1996 -  business incorporated as Shawn's Trading Post Inc > http://www.bbb.org/washington-dc-eastern-pa/business-reviews/collectibles/shawn-s-trading-post-inc-in-bloomsburg-pa-235960745/

late 1996 Shawn's Trading Post starts to dabble in selling hosting services

January 1998 Burst.net domain registered

mid 1998 or later?, Shawn's Trading Post Inc officially changes name to Burstnet Technologies Inc

https://www.corporations.state.pa.us/corp/soskb/Corp.asp?1628791

more: Shawn's Trading Post Inc also owned Unrestricted Internet Services Inc http://www.companies-pennsylvania.com/unrestricted-internet-services-inc-1186s/ 

site: http://unrestricted.net/

DBA name (not incorporated: https://www.corporations.state.pa.us/corp/soskb/Corp.asp?1735761

In 2000 Burstnet Technologies registered Smarthost Internet Services Inc (another DBA unincorporated name)

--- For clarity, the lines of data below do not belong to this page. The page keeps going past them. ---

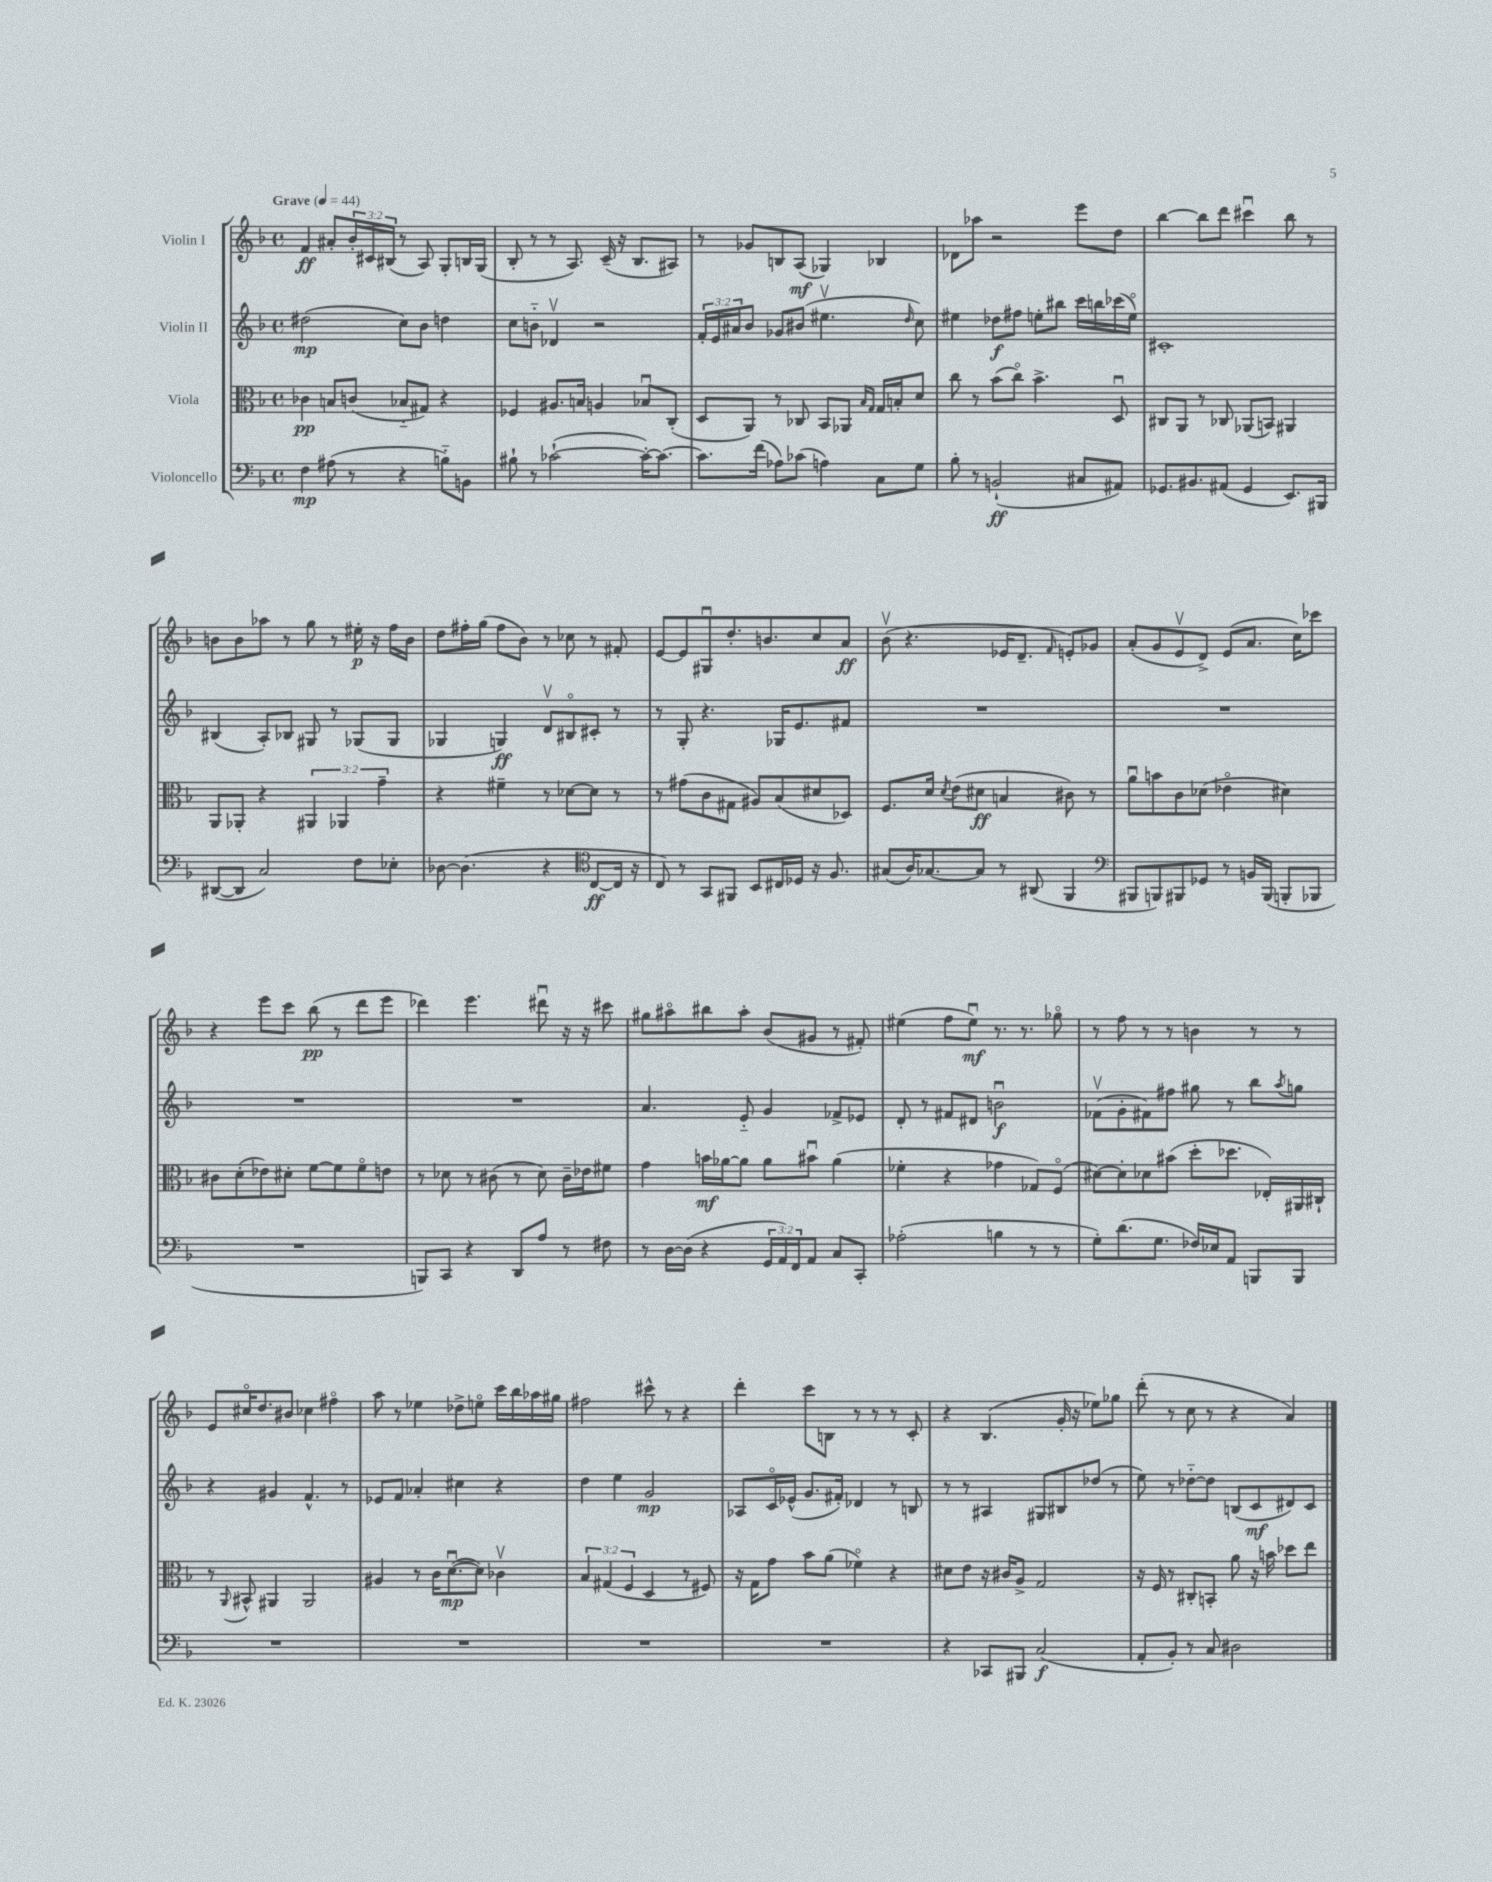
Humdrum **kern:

**kern	**kern	**kern	**kern
*staff4	*staff3	*staff2	*staff1
*clefF4	*clefC3	*clefG2	*clefG2
*k[b-]	*k[b-]	*k[b-]	*k[b-]
*M4/4	*M4/4	*M4/4	*M4/4
*met(c)	*met(c)	*met(c)	*met(c)
*MM44	*MM44	*MM44	*MM44
4F	4c-	(2dd#	4f
(8A#	8B	.	8a#'
8r	(8c	.	24b-'
.	.	.	24c#
.	.	.	(24B#
4r	8B-'~	8cc)	8r
.	8G#)	8b-	8A)
8B'~)	4r	4dd	8G'
8BB	.	.	16B
.	.	.	(16G
=	=	=	=
8B#`	4F-	8cc	8B-'
8r	.	8b'~	8r
([2c-`	8.A#	4d-v	8r
.	.	.	8.A)
.	16B	.	.
.	4A	2r	.
.	.	.	(16c~
.	.	.	16r
.	.	.	8.B-
16c-'_)	8B-u	.	.
8.c-_	.	.	.
.	(8C'	.	8A#)
=	=	=	=
8.c-]	8D	24f'	8r
.	.	24e	.
.	.	24a#	.
.	8AA)	8b-	8g-
(16f	.	.	.
8A-)	8r	8g-	8B
(8c-	8C-	(8b#	(8A
4A)	8BB-	4.ee#v	4G-)
.	8AA-	.	.
.	16qqB-	.	.
.	16qqG	.	.
8C	16G	.	4B-
.	16B'	.	.
.	.	16qqdd	.
8G	8d	8cc)	.
=	=	=	=
8B-'	8cc	4ee#	8d-
8r	8r	.	8aa-
(2BB`	(8b-	8dd-	2r
.	8cco)	8ff#	.
.	4.b-^	8ee'	.
.	.	8bb#	.
8C#	.	16ccc	8eee
.	.	16bb	.
8AA#)	8Du	(16ccc-	8dd
.	.	16eeo)	.
=	=	=	=
8.GG-	8C#	1c#'	[4bb-
.	8AA	.	.
8.BB#	.	.	.
.	8r	.	8bb-]
(8AA#	8C-	.	8ddd
4GG-	(8AA-	.	4ccc#u
.	8BB)	.	.
8.EE)	4AA#	.	8bb-
.	.	.	8r
16BBB#	.	.	.
=	=	=	=
([8DD#	8AA	(4B#	8b
8DD#]	8AA-'	.	8b
2C)	4r	8A')	8aa-
.	.	8B-	8r
.	6AA#	8G#	8gg
.	.	8r	8r
.	6AA-	.	.
8F	.	(8G-	16ee#'
.	.	.	16r
.	6g~	.	.
8E-'	.	8G-	16ff
.	.	.	16b
=	=	=	=
[8D-	4r	4G-	8dd
(4.D-]	.	.	16ff#'
.	.	.	(16gg
.	4f#~	4G)	8ff#
.	.	.	8b-)
4r	8r	8dv	8r
.	[8d-	8B#o	8cc-
*clefC4	*	*	*
[8C	8d-]	8c#'	8r
16C]	8r	8r	8f#'
16r	.	.	.
=	=	=	=
8C)	8r	8r	[8e
8r	(8g#	8G'	8e]
8GG	8c	4.r	8G#u
8FF#	8G#	.	8.dd'
8BB-	8A#)	.	.
.	.	.	8.b
16C#	(8B-	16G-	.
16D-	.	8.e	.
16r	8d#	.	8cc
8.F	.	.	.
.	8D-)	8f#	8a
=	=	=	=
(8G#	8.F	1r	(8b-v
16A)	.	.	4.r
[8.G-	16d	.	.
.	8qd	.	.
.	(8e	.	.
8G-]	8d#	.	.
8r	4B	.	16e-
.	.	.	8.d~
(8AA#	.	.	.
.	.	.	16qqf
4FF	8c#)	.	8e')
.	8r	.	8g-
=	=	=	=
*clefF4	*	*	*
8BBB#	8au	1r	(8a'
8BBB)	8b	.	8g
8BBB#	8c	.	8ev
8GG-	(8d-	.	8d^)
8r	4e-o	.	(8e
16BB	.	.	8.a
(16BBB#	.	.	.
8BBB'	4d#)	.	.
.	.	.	16cc)
8BBB-	.	.	8ccc-
=	=	=	=
1r	8c#	1r	4r
.	(8d'	.	.
.	8e-)	.	8eee
.	8d#'	.	8ccc
.	[8f	.	(8bb-
.	8f]	.	8r
.	8fo	.	8ddd
.	8e	.	8eee
=	=	=	=
8BBB)	8r	1r	4ddd-)
8CC	8d-	.	.
4r	8r	.	4.eee
.	(8c#	.	.
8DD	8r	.	.
8A	8d-)	.	8ddd#u
8r	16c#~	.	16r
.	16e-	.	16r
8F#	8f#	.	8ccc#
=	=	=	=
8r	4g	4.a	8gg#
[16D	.	.	8aa#o
(16D]	.	.	.
4r	16b	.	8bb#
.	[16a-	.	.
.	8a-]	8e'~	8aa#'
24GG	8a-	4g	(8b-
24AA)	.	.	.
24FF	.	.	.
8AA	8b#u	.	8g#
8C	(4a-	8f-^	8r
8CC'	.	8e-	8f#')
=	=	=	=
(2A-'	4f-'	8d'	(4ee#
.	.	8r	.
.	4r	8f#	8ff
.	.	8d#	8ee#u)
4B	4g-	2bu	8.r
.	.	.	8.r
8r	8G-)	.	.
8r	(8Fo	.	8gg-o
=	=	=	=
8G')	[8d#)	(8f-v	8r
(8.d	8d#']	8g'	8ff
.	8d-	8f#)	8r
8.G	.	.	.
.	(8b#	8ff#	8r
16F-)	8dd'	8gg#	4b
16E-	.	.	.
8AA	8.dd-	8r	.
8BBB	.	8bb-	8r
.	16E-')	.	.
.	.	8qaa	.
8BBB	16AA#	8gg	8r
.	16C#`	.	.
=	=	=	=
1r	8r	4r	8e
.	8qqAA	.	.
.	8BB#^^	.	16cc#o
.	.	.	8.dd
.	4AA#	4g#	.
.	.	.	8b#
.	2AA#	4.f^^	4cc-
.	.	.	4ff#o
.	.	8r	.
=	=	=	=
1r	4A#	8e-	8aa
.	.	8f	8r
.	8r	4a-'	4ee-
.	16c	.	.
.	([8.du	.	.
.	.	4cc#	8dd-^
.	8d])	.	8eeo
.	4c-v	4r	16ccc
.	.	.	16bb-
.	.	.	16aa-
.	.	.	16gg#
=	=	=	=
1r	6B-	4dd	2ff#
.	(6G#	.	.
.	.	4ee	.
.	6F	.	.
.	4D	2g	8ccc#^^
.	.	.	8r
.	8r	.	4r
.	8F#)	.	.
=	=	=	=
1r	16r	8A-	4ddd'
.	16G	.	.
.	8g	16co	.
.	.	(16e-^^	.
.	8b-	8.g	8ccc
.	(8a	.	8B
.	.	16f#')	.
.	4f-o)	4d-	8r
.	.	.	8r
.	4r	8r	8r
.	.	8B	8c'
=	=	=	=
4r	8d#	8r	4r
.	8e	8r	.
8CC-	16r	4A#	(4.B-
.	16c#	.	.
8BBB#	8A^	.	.
(2C	2G	8G#	.
.	.	8B#	16g'
.	.	.	16r
.	.	(8dd-	8ee-)
.	.	8r	8gg-
=	=	=	=
8AA'	16r	8ee)	(8ddd'
.	16F	.	.
8BB-')	8r	8r	8r
8r	8C#'	[8dd-'~	8cc
8C	8BB'	8dd-]	8r
2D#	8a	(8B	4r
.	16r	8c	.
.	16b	.	.
.	8dd-	8d#)	4a)
.	8ee	8c	.
==	==	==	==
*-	*-	*-	*-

https://www.corporations.state.pa.us/corp/soskb/Corp.asp?1835522

BBB note on Burst from last year:

_In November 2013, the BBB notified the company of a pattern of complaint activity alleging the company sent spam emails to consumers and that the company did not correct service issues or distribute refunds that consumers believe were due to them.  The company did not respond to the BBB's request for explanations of the circumstances and request for changes to the business's practices._

http://www.bbb.org/washington-dc-eastern-pa/business-reviews/internet-services/burstnet-technologies-inc-in-scranton-pa-235964357


----------



## Nett (Apr 12, 2014)

Apparently they decided to start over.


----------



## Hxxx (Apr 12, 2014)

wow


----------



## drmike (Apr 13, 2014)

The big question no one in the room has asked and hasn't been asked elsewhere is where are the Arcus brothers in their business plans?

I for one SUSPECT that Burst.net or some lingering remnant of it will reappear soon.  It won't be this DigiPlus entity in NC that abducted the clients either -  it will be in addition to such.


----------